Photo courtesy of Vincent Rodrigue. As Christians, we are not called to be consumers or profiteers. We have been chosen to be servants in Jesus Christ, called to serve others. It is one thing to read and understand this, but to live it and put it into practice is another matter altogether.
Jesus did not come to this earth as a king or a noble, as a rich man or a renowned CEO, as a hockey star, or as a physically impressive man, or as the most popular boy at school. He came to us as a human being, fragile, poor and unknown. This is exactly how many of today’s youth feel: poor, weak and… unfortunately, unknown to many people. Nevertheless, this story, as sad as it may seem, changed the day Jesus began his ministry, rendering service.
Jesus, with his revolutionary command for masters to serve their slaves and for all people to love each other, provided us with a perfect example of service. Jesus served with humility, respect and joy. In a word, he served with love, the weak as well as the strong, the just and the unjust, the good and the wicked. He never let himself be overcome by pride, prejudice or fear. Filled with the Holy Spirit, he simply served.
Photo courtesy of Vincent Rodrigue.
But what does it mean to serve? To me, serving means giving my time, my energy, and my love to my fellow man. Following the example set by Jesus Christ, service enables us to share a tiny fraction of God’s love with our families and friends, as well as with our neighbours, and even with strangers. Because to serve is to love, and to love is the nature of God. We serve because God lives in us and He is love. Jesus calls us to serve by showing us the right way and by doing only what is fair and good. The Apostle Paul urges us to always act with humility, gentleness, patience and love. Let us not forget that there is more joy in giving than in receiving, and that this joy comes from our communion with God through service.

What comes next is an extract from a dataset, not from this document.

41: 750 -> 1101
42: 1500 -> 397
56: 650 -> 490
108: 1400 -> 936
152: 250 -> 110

Today, wealth makes people forget that they are weak. Access to a roof, to clothing, to food and to water are things that are unimaginably valuable to some, but that for others have lost all value and may be summed up in one word: consumption. It is encouraging to note that even today, there are Christians who serve Jesus Christ wholeheartedly, undeterred by time, obstacles, or misfortune. Serving doesn’t have to mean working all day every day at a seniors’ centre (although should you be moved to do so, you would certainly be welcome). Serving can be something as simple as listening to someone; calling a loved one; playing with your little brother; emptying the dishwasher for your mother; sweeping for your wife; spending time with your children; participating in church activities such as the offering, Communion, the worship group, the youth group or the welcoming committee; or simply praying for one another.

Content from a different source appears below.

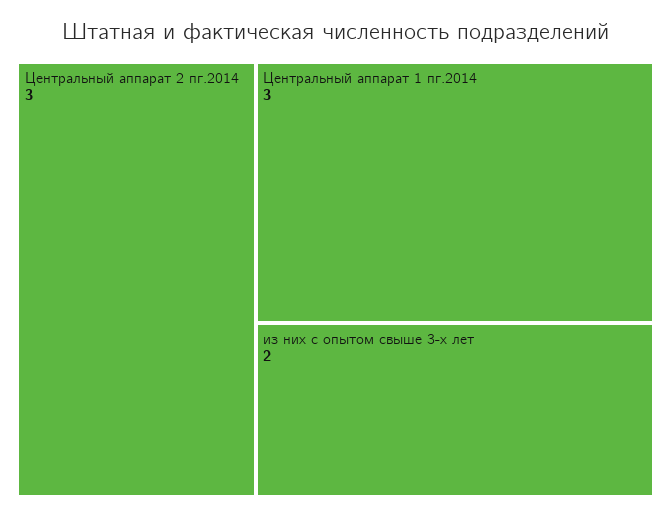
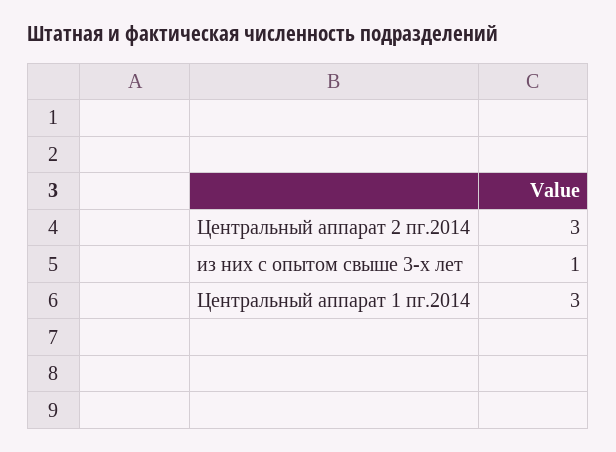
из них с опытом свыше 3-х лет: 2 -> 1

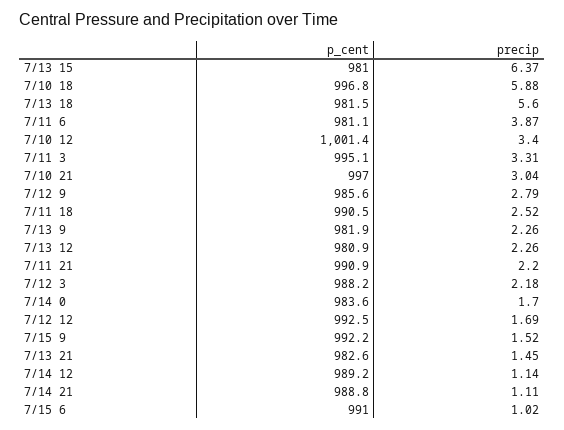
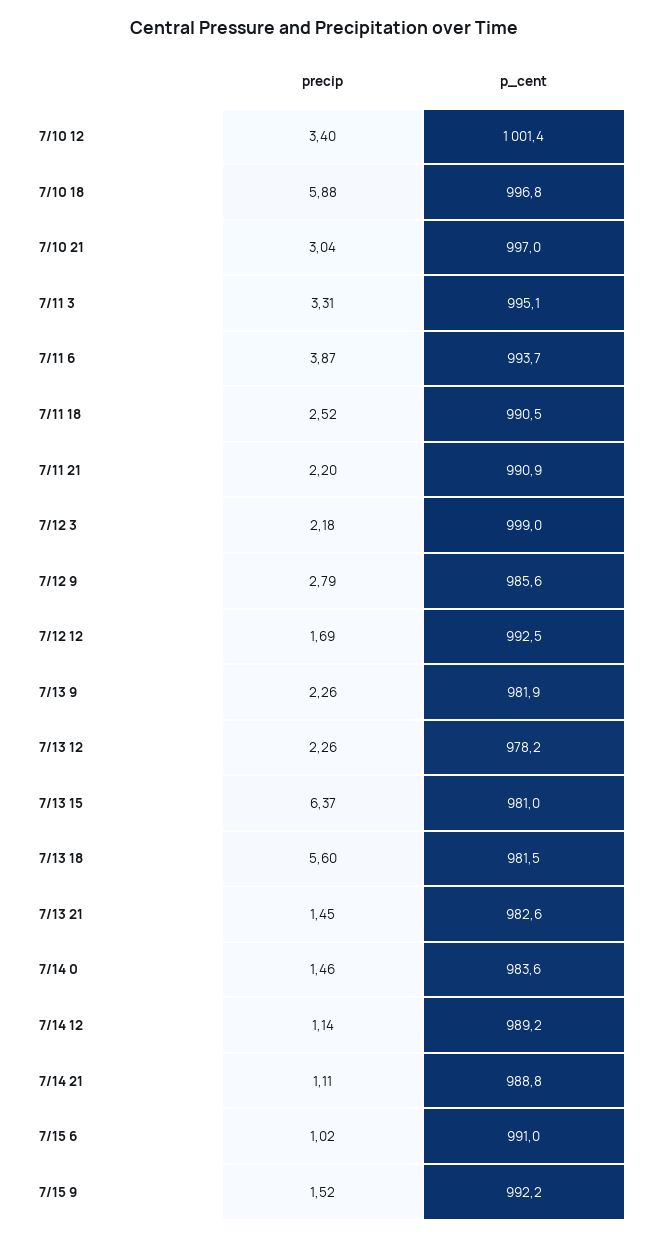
p_cent, 7/11 6: 981.1 -> 993.7
p_cent, 7/13 12: 980.9 -> 978.2
p_cent, 7/12 3: 988.2 -> 999
precip, 7/14 0: 1.7 -> 1.46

It is worth mentioning, however, that there are some risks to service. These include the danger of being exploited by others and the temptation to overexert ourselves. We all have our limits, both physical and spiritual. Saying yes to everything is not the best way to serve. We all have the right to rest, just as God rested on the 7th day. We must not allow others to abuse our generosity. Some will want to take advantage of our marketable skills, while others will use pious rhetoric to guilt-trip those who do not wish to be involved in service. Let us therefore pray for the Holy Spirit to open our hearts so that we may be in the right place at the right time, and to rejuvenate us and prepare us to serve with love. Let us use the gifts that God has given us for the betterment of His kingdom. Let us pray for God Himself to guide us in our service to all — family, friends, Christians, non-Christians and strangers — so that all may see through us the glory of our Lord Jesus Christ, whose love for us led him to come to serve us.